The company takes food safety so seriously that it took the lead in rounding up 1.55 million pounds (about $2.46 million) with 10 of its major suppliers to further animal health research, funding a chair at the University of Cambridge veterinary school. They hope the investment will give the company a leg up in the development of a scientific base to establish guidelines for animal health and food safety in the United Kingdom.

It should also further the company's already firm reputation with the public. While beef sales sunk dramatically after the mad cow disease scare last year, Marks & Spencer's sales have rebounded and surged past last year's point, van Zwanenberg said, although ground beef and burger sales have yet to rebound. He also acknowledged that the product scare was mishandled by virtually everyone involved.

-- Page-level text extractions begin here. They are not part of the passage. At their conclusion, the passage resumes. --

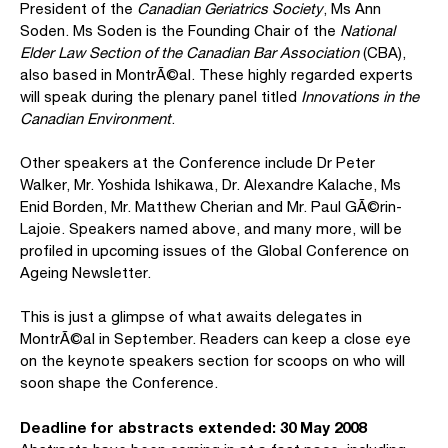
President of the
Canadian Geriatrics Society
, Ms Ann
Soden. Ms Soden is the Founding Chair of the
National
Elder Law Section of the Canadian Bar Association
(CBA),
also based in MontrÃ©al. These highly regarded experts
will speak during the plenary panel titled
Innovations in the
Canadian Environment
.
Other speakers at the Conference include Dr Peter
Walker, Mr. Yoshida Ishikawa, Dr. Alexandre Kalache, Ms
Enid Borden, Mr. Matthew Cherian and Mr. Paul GÃ©rin-
Lajoie. Speakers named above, and many more, will be
profiled in upcoming issues of the Global Conference on
Ageing Newsletter.
This is just a glimpse of what awaits delegates in
MontrÃ©al in September. Readers can keep a close eye
on the keynote speakers section for scoops on who will
soon shape the Conference.
Deadline for abstracts extended: 30 May 2008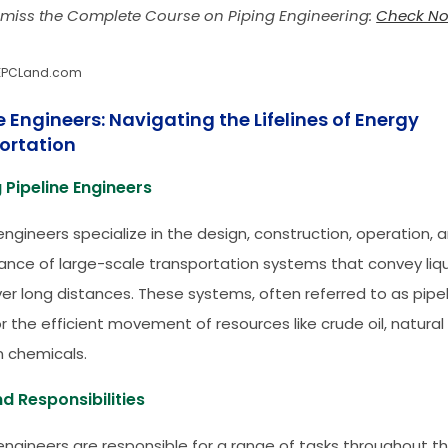
 miss the Complete Course on Piping Engineering:
Check N
EPCLand.com
e Engineers: Navigating the Lifelines of Energy
ortation
 Pipeline Engineers
engineers specialize in the design, construction, operation, 
nce of large-scale transportation systems that convey liq
er long distances. These systems, often referred to as pipel
or the efficient movement of resources like crude oil, natural
 chemicals.
d Responsibilities
 engineers are responsible for a range of tasks throughout the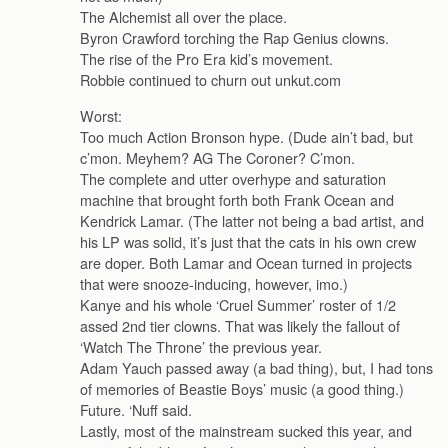
The Alchemist all over the place.
Byron Crawford torching the Rap Genius clowns.
The rise of the Pro Era kid’s movement.
Robbie continued to churn out unkut.com
Worst:
Too much Action Bronson hype. (Dude ain’t bad, but
c’mon. Meyhem? AG The Coroner? C’mon.
The complete and utter overhype and saturation
machine that brought forth both Frank Ocean and
Kendrick Lamar. (The latter not being a bad artist, and
his LP was solid, it’s just that the cats in his own crew
are doper. Both Lamar and Ocean turned in projects
that were snooze-inducing, however, imo.)
Kanye and his whole ‘Cruel Summer’ roster of 1/2
assed 2nd tier clowns. That was likely the fallout of
‘Watch The Throne’ the previous year.
Adam Yauch passed away (a bad thing), but, I had tons
of memories of Beastie Boys’ music (a good thing.)
Future. ‘Nuff said.
Lastly, most of the mainstream sucked this year, and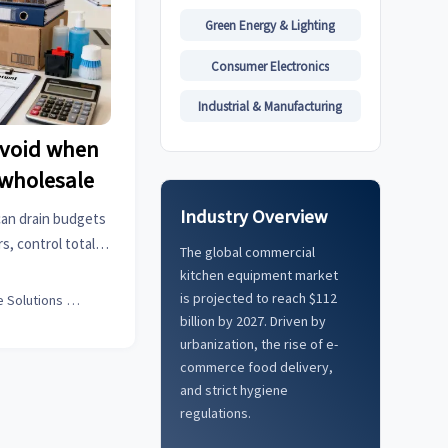
Green Energy & Lighting
Consumer Electronics
Industrial & Manufacturing
void when
 wholesale
Industry Overview
can drain budgets
, control total
The global commercial
smarter wholesale
kitchen equipment market
is projected to reach $112
Office Solutions Expert
billion by 2027. Driven by
urbanization, the rise of e-
commerce food delivery,
and strict hygiene
regulations.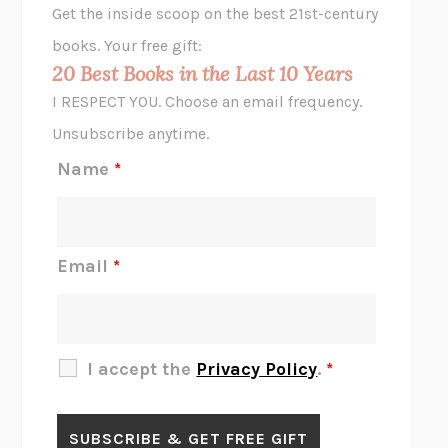
Get the inside scoop on the best 21st-century
HOPE FOR CYNICS
JAMIL ZAKI
books. Your free gift:
MIDNIGHT IN CHERNOBYL
ADAM HIGGINBOTHAM
20 Best Books in the Last 10 Years
CORK DORK
BIANCA BOSKER
I RESPECT YOU. Choose an email frequency.
THE SCENT OF BRIGHT LIGHT
JEAN K. DUDEK
Unsubscribe anytime.
REJECTION
TONY TULATHIMUTTE
Name
*
INTERMEZZO
SALLY ROONEY
DO I KNOW YOU?
SADIE DINGFELDER
JAMES
PERCIVAL EVERETT
Email
*
THERE IS NO ETHAN
ANNA AKBARI
THE OTHER SIGNIFICANT OTHERS
RHAINA COHEN
SLOW PRODUCTIVITY
CAL NEWPORT
I accept the
Privacy Policy
.
*
BLUE RUIN
HARI KUNZRU
GET THE PICTURE
BIANCA BOSKER
LAWN BOY
JONATHAN EVISON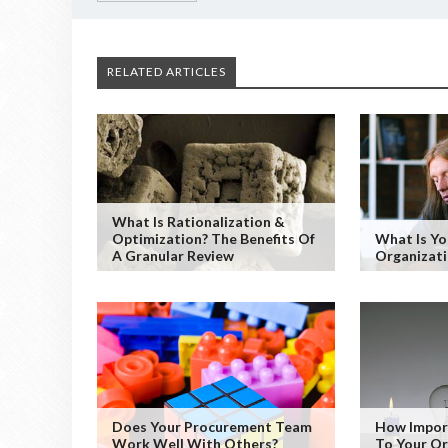
RELATED ARTICLES
What Is Rationalization &
Optimization? The Benefits Of
What Is Y
A Granular Review
Organizati
Does Your Procurement Team
How Impor
Work Well With Others?
To Your Or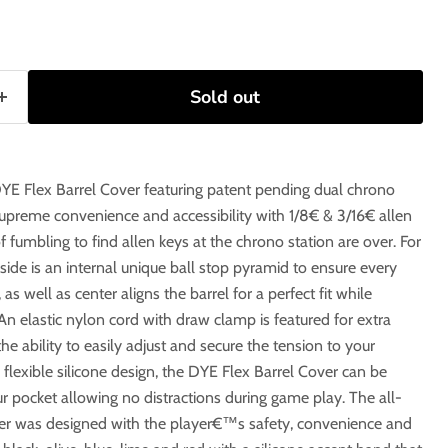
Sold out
DYE Flex Barrel Cover featuring patent pending dual chrono
supreme convenience and accessibility with 1/8€ & 3/16€ allen
 fumbling to find allen keys at the chrono station are over. For
nside is an internal unique ball stop pyramid to ensure every
, as well as center aligns the barrel for a perfect fit while
An elastic nylon cord with draw clamp is featured for extra
he ability to easily adjust and secure the tension to your
 flexible silicone design, the DYE Flex Barrel Cover can be
r pocket allowing no distractions during game play. The all-
er was designed with the player€™s safety, convenience and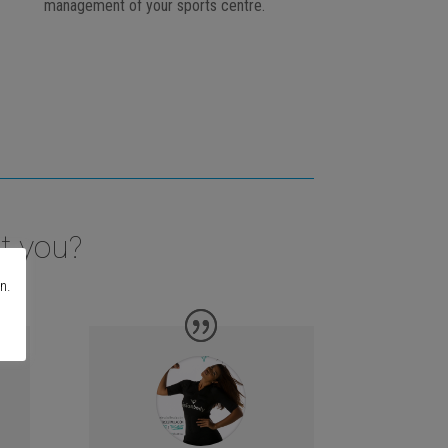
management of your sports centre.
t you?
n.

Fundamental to the company's supply relationships is the dependability of the cold chain, he said. "A vital, perhaps sacred, part of our system of producing high-quality fresh food is an absolute dedication to this temperature regime."

Their cold chain ensures a 40-degree (Fahrenheit) temperature for all products at all times, he said, from just after manufacture to delivery to store level. The company has even developed a "plastic chicken," which mimics the behavior of a real chicken under refrigeration and is used to assess cooling consistency.

Van Zwanenberg illustrated the company's policies by describing steps taken in producing meat pies.

Meat used is never frozen. Marks & Spencer's suppliers use steer beef, which by UK definition is beef grown specifically for eating, and which is slaughtered at 18 months or younger. Cow beef is grown for milk production and is generally slaughtered at about five years of age, and yields a tougher, less flavorful, and cheaper meat, he said.

The company's manufacturers use specific cuts of 100% lean aged beef, dice the meat by hand, cook it in small batches, and top the final product with puff pastry that is folded and formed on custom-made machines that yield hundreds of pastry layers, characteristic of authentic French-style production.